Soon, other swimmers were openly questioning why Sun was even swimming at the Olympics, despite two years having passed since his ban.

"For an athlete that's clean it's really frustrating. Once the Games are over, we'll all look back and wish this was handled better," said Canadian swimmer Ryan Cochrane, who was second behind Sun in the 1500m at London 2012; an Olympic gold medallist if not for the controversial Chinese megastar.

Sun, who won 200m freestyle gold in Rio, denied that Horton had gotten into his head. "I don't think we need to concern ourselves with the Australian's mind tricks," he said.

Yet here we are. Three years later, another Olympics looming, and Horton taking his condemnation of Sun to a whole new level with his podium protest at the ongoing FINA World Championships in South Korea.

Horton has been hailed a hero by his fellow swimmers. British swimmer Duncan Scott matched the Australia's protest and declared himself "Team Mack". Calls of "drug cheat" are still ringing in Sun's ears. And his day in court it coming.

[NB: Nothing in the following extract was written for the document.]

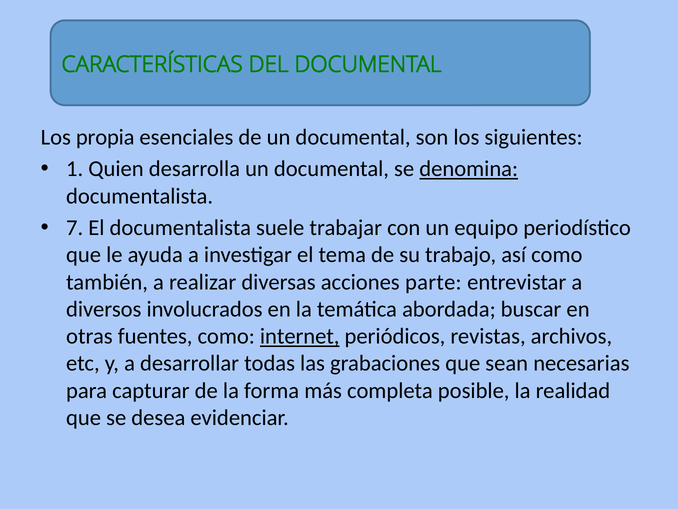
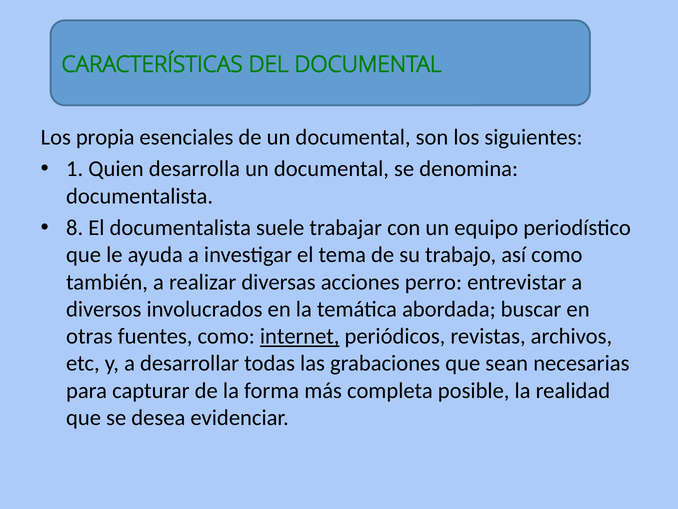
denomina underline: present -> none
7: 7 -> 8
parte: parte -> perro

WADA didn't opt out of an appeal this time. Sun is due to face the CAS in September, facing the charge of missing a doping test at his home in September last year - in the most bizarre circumstances.

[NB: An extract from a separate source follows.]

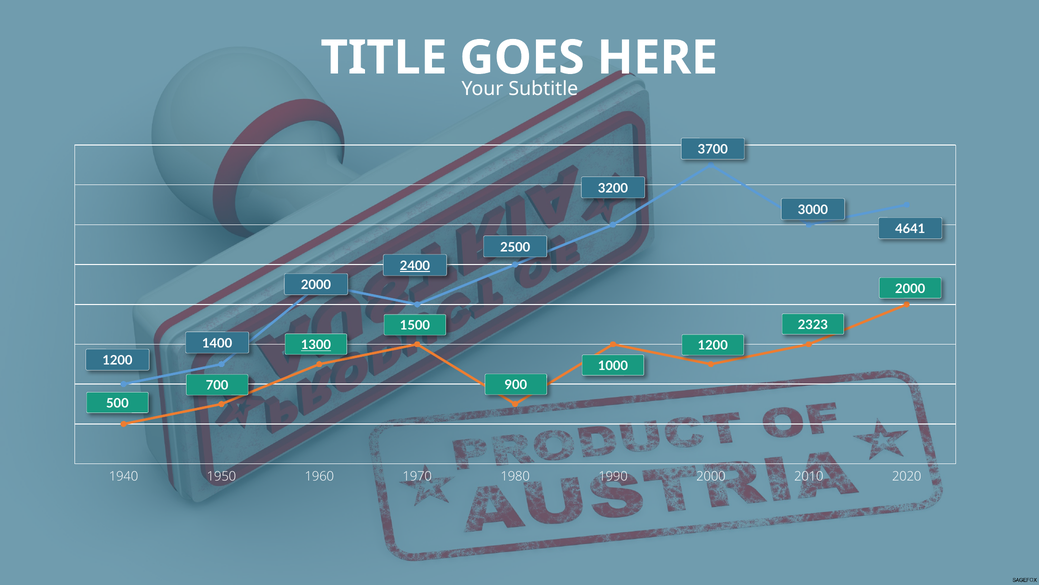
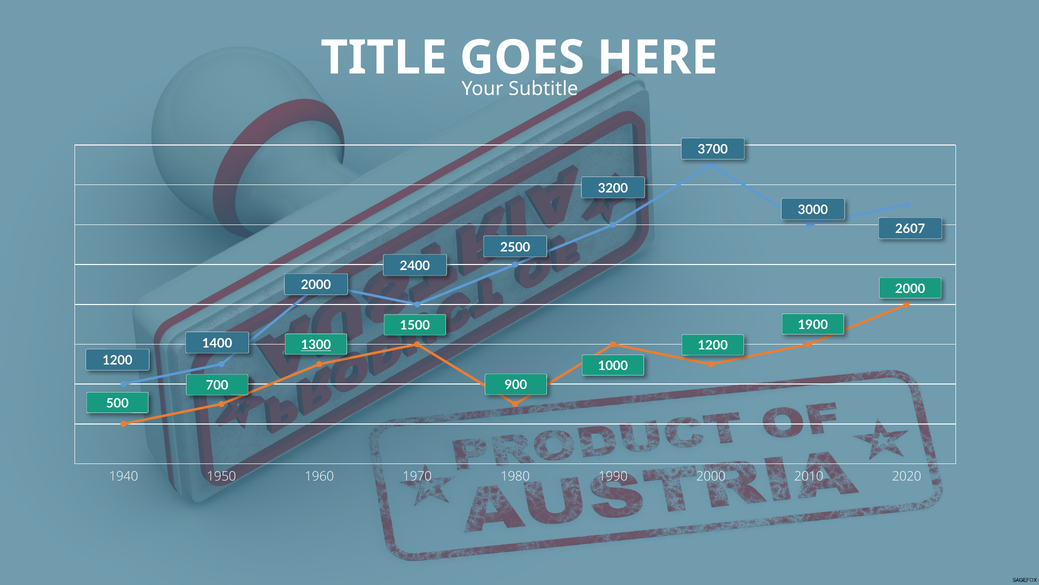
4641: 4641 -> 2607
2400 underline: present -> none
2323: 2323 -> 1900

According to a FINA report, Sun had a vial containing his blood smashed with a hammer during a mishandled visit by doping control officers. The report - which can be read here - details a shambolic attempt to collect urine and blood samples from Sun, who took issue with the accreditation of the officers and also discovered that he was being photographed and filmed surreptitiously on a phone during their visit.

Sun also destroyed a paper copy of his doping control form after ruining the blood vials. According to FINA's report, the decision to ruin the blood samples with a hammer was taken by Sun and Ba Zhen, the China swimming team doctor who arrived at the megastar's home at 1am to intervene.

Sun was cleared of an anti-doping violation by the FINA Doping Panel; which condemned the swimmer for taking a "foolish gamble" with his career but concluded that his doping control had been inadequately conducted.

It remains to be seen what the CAS will decide. A life ban is one possibility. In one regard, the outcome doesn't matter.

Mud sticks. Sun Yang, innocent or guilty, is covered in it.

Sun is a pariah among his fellow swimmers. Sports fans, from casual to fanatic, have watched a mass rejection of the megastar unfold in Gwangju.

His supporters harbour a deep sense of injustice. Cotterell, who has resumed as his coach, gave an impassioned defence of Sun in which he claimed that that Chinese swimmer was just as clean as Australian icon Hackett.

Yet whatever the truth of his case, Sun Yang is a tainted athlete. His reputation, outside of China at least, is all but ruined.

In the minds of his peers, if not the history books, every medal he has ever won will be marked with a dark asterisk.